Could a pick and pick cloth look a bit like a serge if you are not that close to it ?
Not usually. Serge usually looks more flat while pick-and-pick is much livelier.
Would you say that this suit here or the grey sharkskin suit from From Russia with Love (https://www.bondsuits.com/somersets-grey-pick-and-pick-suit-in-from-russia-with-love/) is more “medium/middle of the road” grey?
They’re roughly the same and both are a little darker than a perfect mid-grey. The Skyfall pick-and-pick suit is closer to a mid-grey, but it has a warmer cast. https://www.bondsuits.com/the-skyfall-grey-pick-and-pick-suit/
Thanks. After looking at these and the Skyfall suit, I think the one in FRWL or the one shown here would be more versatile/better for business, even if they aren’t exactly medium grey. The Skyfall one (poor fit notwithstanding) is a bit too “shiny” for my taste.

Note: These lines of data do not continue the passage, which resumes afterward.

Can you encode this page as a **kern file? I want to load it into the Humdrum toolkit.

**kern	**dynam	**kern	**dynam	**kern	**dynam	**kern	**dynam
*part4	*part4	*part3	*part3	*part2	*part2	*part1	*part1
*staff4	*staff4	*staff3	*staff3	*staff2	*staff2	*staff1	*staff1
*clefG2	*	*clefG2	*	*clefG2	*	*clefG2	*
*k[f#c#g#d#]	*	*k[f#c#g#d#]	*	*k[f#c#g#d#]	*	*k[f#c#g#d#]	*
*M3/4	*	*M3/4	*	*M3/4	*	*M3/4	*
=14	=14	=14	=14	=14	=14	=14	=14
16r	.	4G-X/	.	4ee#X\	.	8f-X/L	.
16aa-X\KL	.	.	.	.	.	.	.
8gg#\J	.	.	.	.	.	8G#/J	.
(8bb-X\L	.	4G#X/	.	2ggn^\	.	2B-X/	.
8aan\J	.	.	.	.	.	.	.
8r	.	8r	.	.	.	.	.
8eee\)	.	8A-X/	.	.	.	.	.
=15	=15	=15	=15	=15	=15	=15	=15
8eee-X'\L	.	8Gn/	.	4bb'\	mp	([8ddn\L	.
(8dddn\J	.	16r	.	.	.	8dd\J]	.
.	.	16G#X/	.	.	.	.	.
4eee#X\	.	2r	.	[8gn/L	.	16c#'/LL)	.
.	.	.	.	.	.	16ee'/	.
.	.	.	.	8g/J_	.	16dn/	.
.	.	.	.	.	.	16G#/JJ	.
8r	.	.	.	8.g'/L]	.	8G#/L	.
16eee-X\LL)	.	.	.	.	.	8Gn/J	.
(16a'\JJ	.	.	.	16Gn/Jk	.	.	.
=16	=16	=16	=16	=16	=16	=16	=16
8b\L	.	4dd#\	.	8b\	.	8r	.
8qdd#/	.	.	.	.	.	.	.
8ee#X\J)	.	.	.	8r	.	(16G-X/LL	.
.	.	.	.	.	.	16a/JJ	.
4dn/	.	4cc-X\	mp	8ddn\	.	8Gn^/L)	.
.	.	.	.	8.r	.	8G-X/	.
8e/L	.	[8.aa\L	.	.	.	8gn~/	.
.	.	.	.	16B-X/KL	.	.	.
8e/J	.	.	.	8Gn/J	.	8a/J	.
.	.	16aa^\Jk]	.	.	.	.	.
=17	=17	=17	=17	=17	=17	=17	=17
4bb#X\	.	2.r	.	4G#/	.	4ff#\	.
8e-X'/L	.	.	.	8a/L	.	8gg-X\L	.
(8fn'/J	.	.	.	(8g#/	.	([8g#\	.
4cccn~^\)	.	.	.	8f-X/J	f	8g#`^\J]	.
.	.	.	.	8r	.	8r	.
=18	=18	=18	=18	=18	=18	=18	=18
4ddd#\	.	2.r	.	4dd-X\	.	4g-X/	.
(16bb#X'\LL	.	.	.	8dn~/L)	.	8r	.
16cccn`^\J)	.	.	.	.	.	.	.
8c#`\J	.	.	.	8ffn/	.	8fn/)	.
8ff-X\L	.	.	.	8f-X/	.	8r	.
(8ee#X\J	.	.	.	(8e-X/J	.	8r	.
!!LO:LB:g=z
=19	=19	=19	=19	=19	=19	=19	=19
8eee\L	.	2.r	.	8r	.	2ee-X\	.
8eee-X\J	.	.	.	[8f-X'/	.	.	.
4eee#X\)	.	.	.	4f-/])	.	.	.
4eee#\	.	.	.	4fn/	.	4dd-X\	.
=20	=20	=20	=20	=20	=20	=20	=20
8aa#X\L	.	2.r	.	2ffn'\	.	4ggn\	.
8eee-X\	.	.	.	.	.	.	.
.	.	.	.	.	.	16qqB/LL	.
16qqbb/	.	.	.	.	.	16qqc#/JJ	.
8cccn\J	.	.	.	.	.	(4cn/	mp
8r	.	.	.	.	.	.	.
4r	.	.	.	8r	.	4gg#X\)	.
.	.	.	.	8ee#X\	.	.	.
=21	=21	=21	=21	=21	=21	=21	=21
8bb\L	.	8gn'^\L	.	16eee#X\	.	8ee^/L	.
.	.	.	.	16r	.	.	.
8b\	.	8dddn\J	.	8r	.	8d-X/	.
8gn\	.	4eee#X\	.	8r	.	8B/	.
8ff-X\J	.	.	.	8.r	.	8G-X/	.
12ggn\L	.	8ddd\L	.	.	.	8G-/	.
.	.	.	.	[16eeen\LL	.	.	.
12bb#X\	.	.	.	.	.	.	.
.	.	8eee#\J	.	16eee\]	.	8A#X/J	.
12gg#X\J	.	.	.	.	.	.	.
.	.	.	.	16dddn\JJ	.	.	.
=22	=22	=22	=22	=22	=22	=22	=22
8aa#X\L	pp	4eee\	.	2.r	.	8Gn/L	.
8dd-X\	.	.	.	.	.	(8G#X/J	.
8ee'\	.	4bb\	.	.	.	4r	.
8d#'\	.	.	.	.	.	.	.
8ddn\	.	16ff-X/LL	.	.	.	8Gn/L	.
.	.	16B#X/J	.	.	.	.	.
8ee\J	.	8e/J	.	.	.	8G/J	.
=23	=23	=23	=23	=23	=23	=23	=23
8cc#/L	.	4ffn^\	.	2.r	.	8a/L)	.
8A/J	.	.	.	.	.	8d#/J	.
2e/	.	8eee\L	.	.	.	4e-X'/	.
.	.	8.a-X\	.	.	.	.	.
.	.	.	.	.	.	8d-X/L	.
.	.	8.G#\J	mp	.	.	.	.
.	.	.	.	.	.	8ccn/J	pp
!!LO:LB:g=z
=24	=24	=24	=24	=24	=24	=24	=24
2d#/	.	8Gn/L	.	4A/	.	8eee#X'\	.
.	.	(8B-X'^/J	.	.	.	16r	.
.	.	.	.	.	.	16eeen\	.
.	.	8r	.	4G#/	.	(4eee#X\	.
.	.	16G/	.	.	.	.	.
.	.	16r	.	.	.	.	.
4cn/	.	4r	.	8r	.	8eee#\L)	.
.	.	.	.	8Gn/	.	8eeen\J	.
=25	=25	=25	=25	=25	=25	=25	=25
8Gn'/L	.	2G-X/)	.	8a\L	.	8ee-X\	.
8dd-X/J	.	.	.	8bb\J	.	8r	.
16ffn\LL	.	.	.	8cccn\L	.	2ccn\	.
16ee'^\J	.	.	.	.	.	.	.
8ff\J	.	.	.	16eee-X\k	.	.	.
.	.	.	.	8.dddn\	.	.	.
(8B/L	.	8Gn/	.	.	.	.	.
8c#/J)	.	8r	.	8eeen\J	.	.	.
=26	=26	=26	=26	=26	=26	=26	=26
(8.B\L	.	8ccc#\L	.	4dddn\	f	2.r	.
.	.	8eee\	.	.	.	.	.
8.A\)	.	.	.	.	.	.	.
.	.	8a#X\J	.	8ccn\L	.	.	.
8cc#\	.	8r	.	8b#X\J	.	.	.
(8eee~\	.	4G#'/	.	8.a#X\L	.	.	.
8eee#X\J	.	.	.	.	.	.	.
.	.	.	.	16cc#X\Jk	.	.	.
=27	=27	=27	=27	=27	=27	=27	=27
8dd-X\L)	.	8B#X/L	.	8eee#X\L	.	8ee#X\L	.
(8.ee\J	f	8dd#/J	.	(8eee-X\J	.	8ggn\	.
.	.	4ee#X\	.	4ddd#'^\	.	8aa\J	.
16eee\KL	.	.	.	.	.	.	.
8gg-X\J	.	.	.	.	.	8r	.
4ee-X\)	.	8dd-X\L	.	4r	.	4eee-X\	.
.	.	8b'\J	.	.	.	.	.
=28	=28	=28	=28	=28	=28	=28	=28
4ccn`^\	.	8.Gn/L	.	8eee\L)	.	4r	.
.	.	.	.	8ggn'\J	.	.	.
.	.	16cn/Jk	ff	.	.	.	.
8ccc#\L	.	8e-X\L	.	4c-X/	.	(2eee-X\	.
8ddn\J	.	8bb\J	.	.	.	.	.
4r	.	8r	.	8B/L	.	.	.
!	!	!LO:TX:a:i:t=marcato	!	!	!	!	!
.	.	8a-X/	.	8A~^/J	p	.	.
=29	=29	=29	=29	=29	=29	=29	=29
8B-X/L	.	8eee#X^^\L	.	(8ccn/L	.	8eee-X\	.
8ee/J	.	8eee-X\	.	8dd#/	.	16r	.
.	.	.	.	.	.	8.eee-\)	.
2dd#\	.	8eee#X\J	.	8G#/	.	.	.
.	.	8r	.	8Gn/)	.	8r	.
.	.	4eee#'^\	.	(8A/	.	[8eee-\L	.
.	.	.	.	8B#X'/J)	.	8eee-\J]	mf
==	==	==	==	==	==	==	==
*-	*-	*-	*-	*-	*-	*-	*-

You mention a slimmer trousers leg in TWINE (and DAD I guess). What would you say is the trousers width at the bottom ? Also how long would you say the jacket back is (including collar) ? Thanks !
The hem is about 16.5 to 17 inches around. It’s difficult to say what the jacket length is since I don’t know how Pierce is proportioned.
What would the trouser hem have been on the GE trousers?
I would guess it’s about 17 to 17.5 inches.
Interesting. Most trousers in the mid-90s would have been around 18-19 inch hem in my experience.